## WORK INSTRUCTION
Scan the entries below and return each line that contains "Amplifon".

[Page-level text extractions]

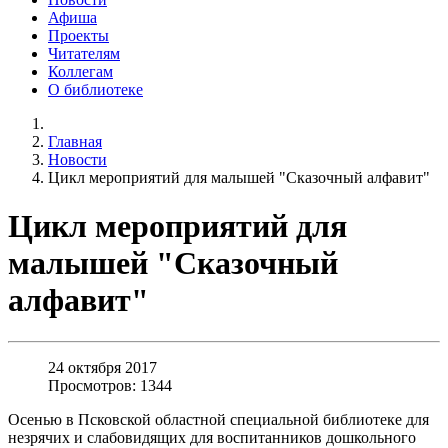
Афиша
Проекты
Читателям
Коллегам
О библиотеке
Главная
Новости
Цикл мероприятий для малышей "Сказочный алфавит"
Цикл мероприятий для
малышей "Сказочный
алфавит"
24 октября 2017
Просмотров: 1344
Осенью в Псковской областной специальной библиотеке для
незрячих и слабовидящих для воспитанников дошкольного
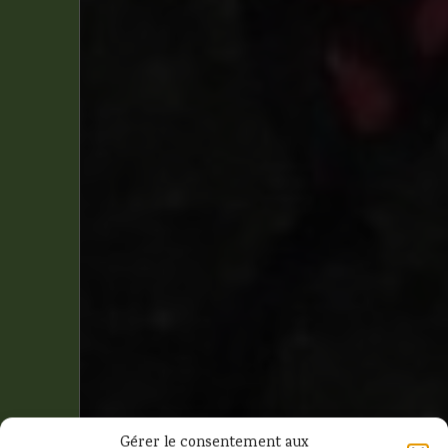
Gérer le consentement aux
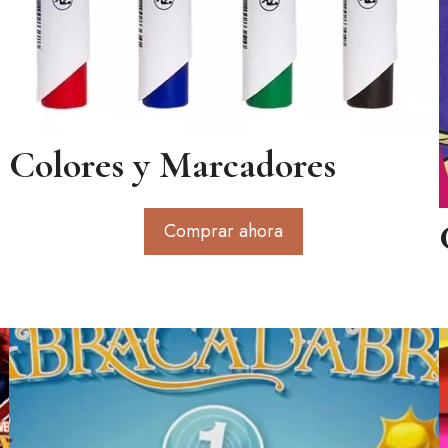
Colores y Marcadores
Comprar ahora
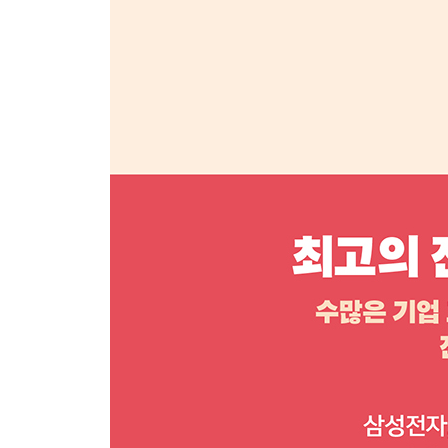
053 아이콘 삽입하고 편집하기
054 3D 모델 삽입하기
055 디지털 잉크로 그리고 리플레이하기
056 화면의 일부분을 캡처하여 슬라이드에 추가하
CHAPTER 05 멀티미디어 요소 삽입하고 서식 지
057 오디오 삽입 후 특정 슬라이드까지 실행하기 
058 오디오 트리밍 후 시작과 끝부분 부드럽게 만
059 비디오 삽입 후 빠른 스타일 적용하기 ★우선
060 비디오 모양 및 서식 변경하기
061 전체 비디오 중 원하는 부분만 남기기
062 비디오에 특정 지점 지정하기
063 비디오 표지 만들기
064 미디어 파일 압축하기
CHAPTER 06 프레젠테이션 슬라이드 정리 및 저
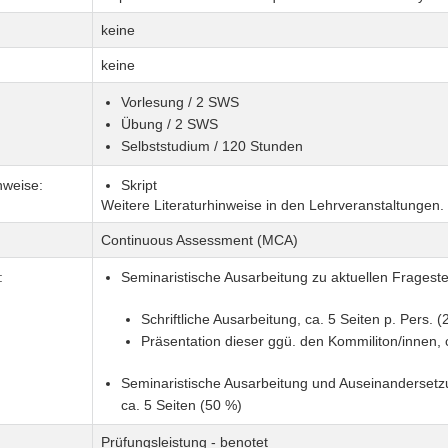
keine
keine
Vorlesung / 2 SWS
Übung / 2 SWS
Selbststudium / 120 Stunden
nweise:
Skript
Weitere Literaturhinweise in den Lehrveranstaltungen.
Continuous Assessment (MCA)
:
Seminaristische Ausarbeitung zu aktuellen Frageste
Schriftliche Ausarbeitung, ca. 5 Seiten p. Pers. (
Präsentation dieser ggü. den Kommiliton/innen, 
Seminaristische Ausarbeitung und Auseinandersetz
ca. 5 Seiten (50 %)
Prüfungsleistung - benotet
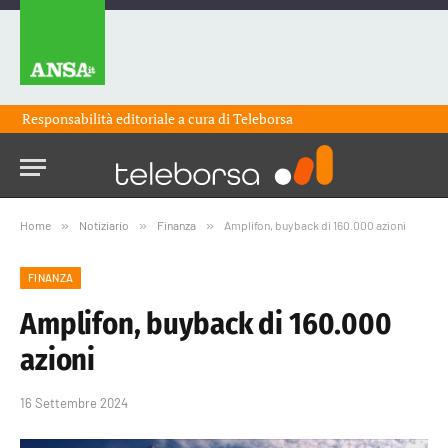
Responsabilità editoriale a cura di
Teleborsa
Home
»
Notiziario
»
Finanza
»
Amplifon, buyback di 160.000 azioni
FINANZA
Amplifon, buyback di 160.000
azioni
16 Settembre 2024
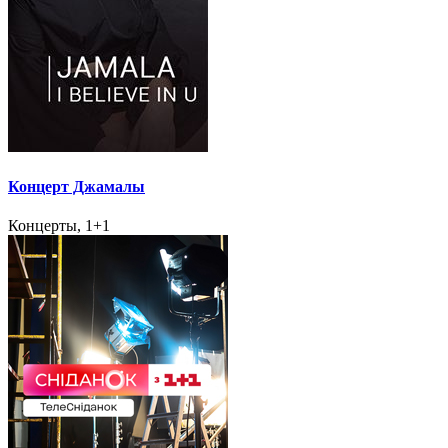
Концерт Джамалы
Концерты, 1+1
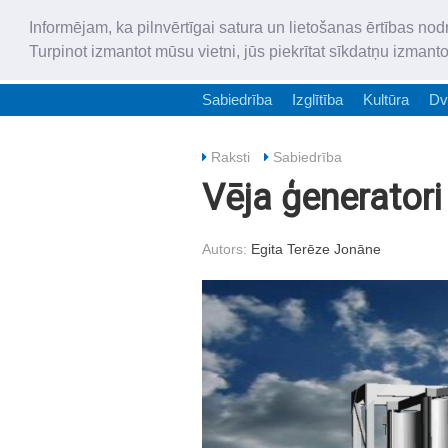
Informējam, ka pilnvērtīgai satura un lietošanas ērtības nod
Turpinot izmantot mūsu vietni, jūs piekrītat sīkdatņu izmant
Sabiedrība
Izglītība
Kultūra
Dv
Raksti
Sabiedrība
Vēja ģeneratori
Autors:
Egita Terēze Jonāne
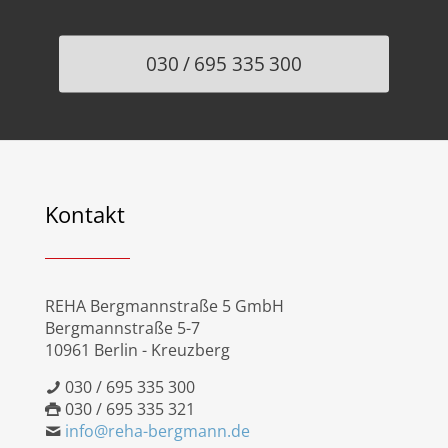
030 / 695 335 300
Kontakt
REHA Bergmannstraße 5 GmbH
Bergmannstraße 5-7
10961 Berlin - Kreuzberg
030 / 695 335 300
030 / 695 335 321
info@reha-bergmann.de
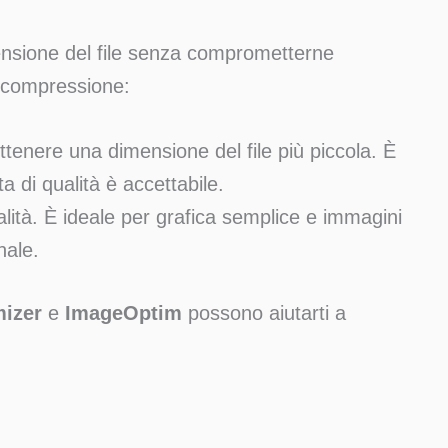
ensione del file senza comprometterne
i compressione:
ttenere una dimensione del file più piccola. È
a di qualità è accettabile.
alità. È ideale per grafica semplice e immagini
nale.
izer
e
ImageOptim
possono aiutarti a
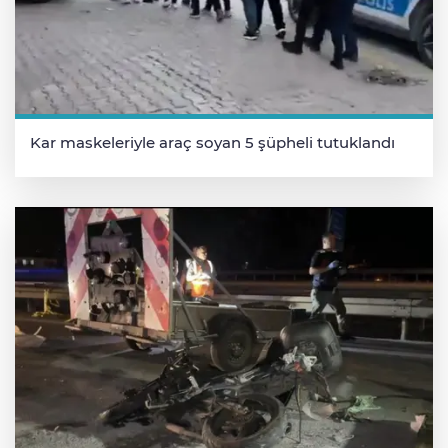
Kar maskeleriyle araç soyan 5 şüpheli tutuklandı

## COMPLETED TASK
Amplifon, buyback di 160.000 azioni
Amplifon, buyback di 160.000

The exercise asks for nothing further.